MPEG-7 is called a Multimedia Content Description Interface, and compression is only one of its functions. MPEG-7 takes every aspect of a scene to a lower level of abstraction. For visual material, a lower abstraction level would be a description of shape, size, texture, color, movement, trajectory, and position. Audio material can be reduced to key, mood, tempo, tempo changes, and position in sound space. The highest level abstraction would give semantic information like, "This is a scene with a barking brown dog on the left and a blue ball that falls down on the right, with the sound of passing cars in the background." Taking this simple scene description and rendering it with all the information from the lower abstraction layers (this is what a ball looks like, acts like, sounds like) ought to produce something like a movie scene. The greater the amount of information available at each abstraction layer, the more realistic the movie, all within some very realistic bandwidth constraints, which was the idea in the first place. MPEG-7 replaces compression with description for visual media in the same way the PostScript page description language replaced bitmaps with bezier curves. Beyond a certain level, with MPEG-7 it ought to be hard to distinguish the rendered scene from reality. At least that's the idea.

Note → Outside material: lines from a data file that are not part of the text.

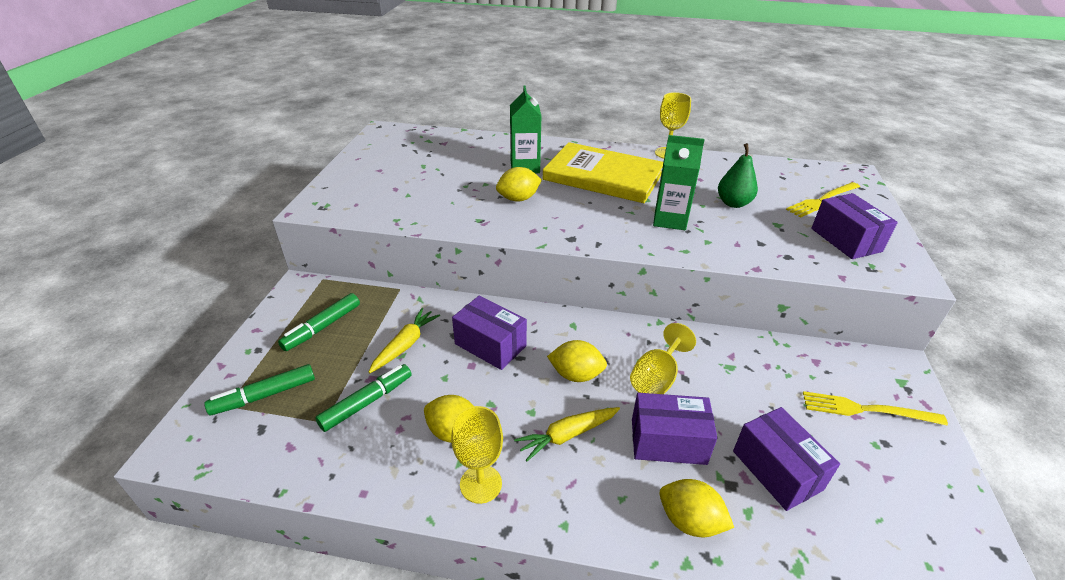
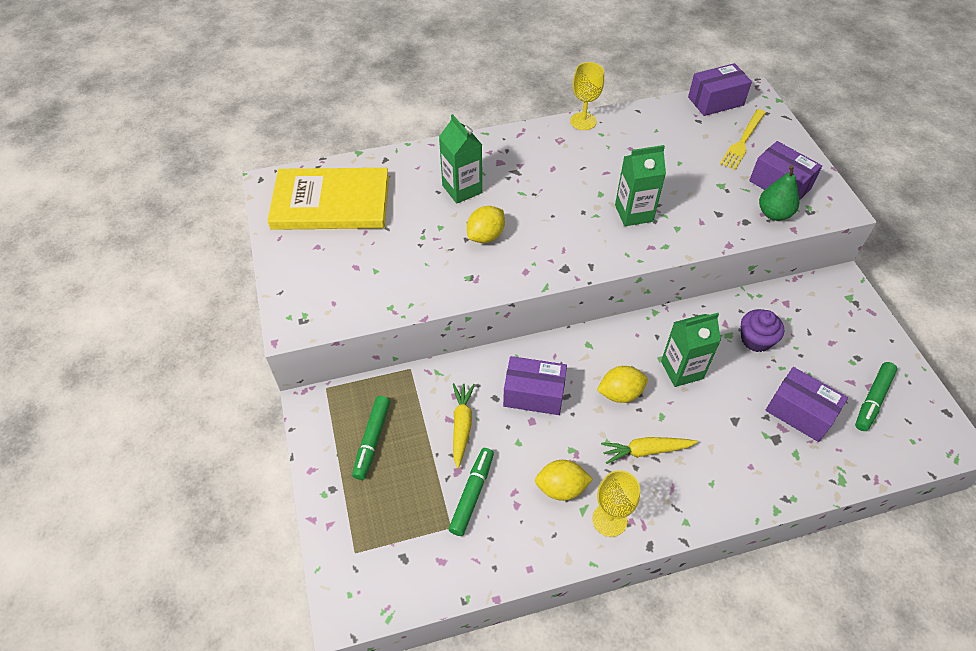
camera: 25 degrees left, 15 degrees up
(265, 395) = (379, 528): green marker -> green marker (873, 400)
(567, 435) = (646, 451): yellow carrot -> yellow carrot turned 45 degrees clockwise
(603, 176) = (543, 176): yellow book -> yellow book (331, 202)
(656, 378) = (682, 370): yellow goblet -> green carton
(668, 441) = (718, 423): purple box -> purple box (715, 101)
(690, 521) = (763, 479): yellow lemon -> none
(733, 203) = (674, 171): green pear -> green pear (774, 213)
(759, 381) = (756, 340): none -> purple cupcake
(866, 410) = (836, 334): yellow fork -> none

Enter once again the artists and businessmen to apply this idea to a new function. The ultimate use of computers in film production would be to completely eliminate the studio, sound stages, sets, even the actors, reducing the making of movies to rooms of computers and rich people taking power lunches. The actors would be replaced by synthespians, who will exist only as libraries of gestures and expressions in a computer bank somewhere.

Ironically, the greatest problem with synthespians isn't technical but legal. "Replacing actors is not impossible," says "Titanic" director Jim Cameron, "but it is a really strange legal area. The film company may own the character, but the star owns his likeness. What, for example, does Harrison Ford think about an 'Indiana Jones' video game? Sure we can replace actors, but this business is not based on actors, it's based on movie stars, and those stars are as important off the set as on in the business of celebrity. We might well be able to replace the star on the set, making the production process more efficient and the stars forever young, but we'd still need them to do publicity."

But what about taking, say, the 70-odd episodes of the original "Star Trek" series, extracting all the gestures and expressions of a 35-year-old Captain Kirk, and then using the computer to produce all-new episodes with the original cast? "Sure, we could do it," said Carl Rosendahl, producer of Dreamworks' "Antz," the computer-animated feature. "But it would be expensive, and we'd rather be applying computer technology to doing new things, things that couldn't be done any other way. Though with William Shatner's limited dynamic range, I'm sure that analyzing four or five old episodes would be more than enough."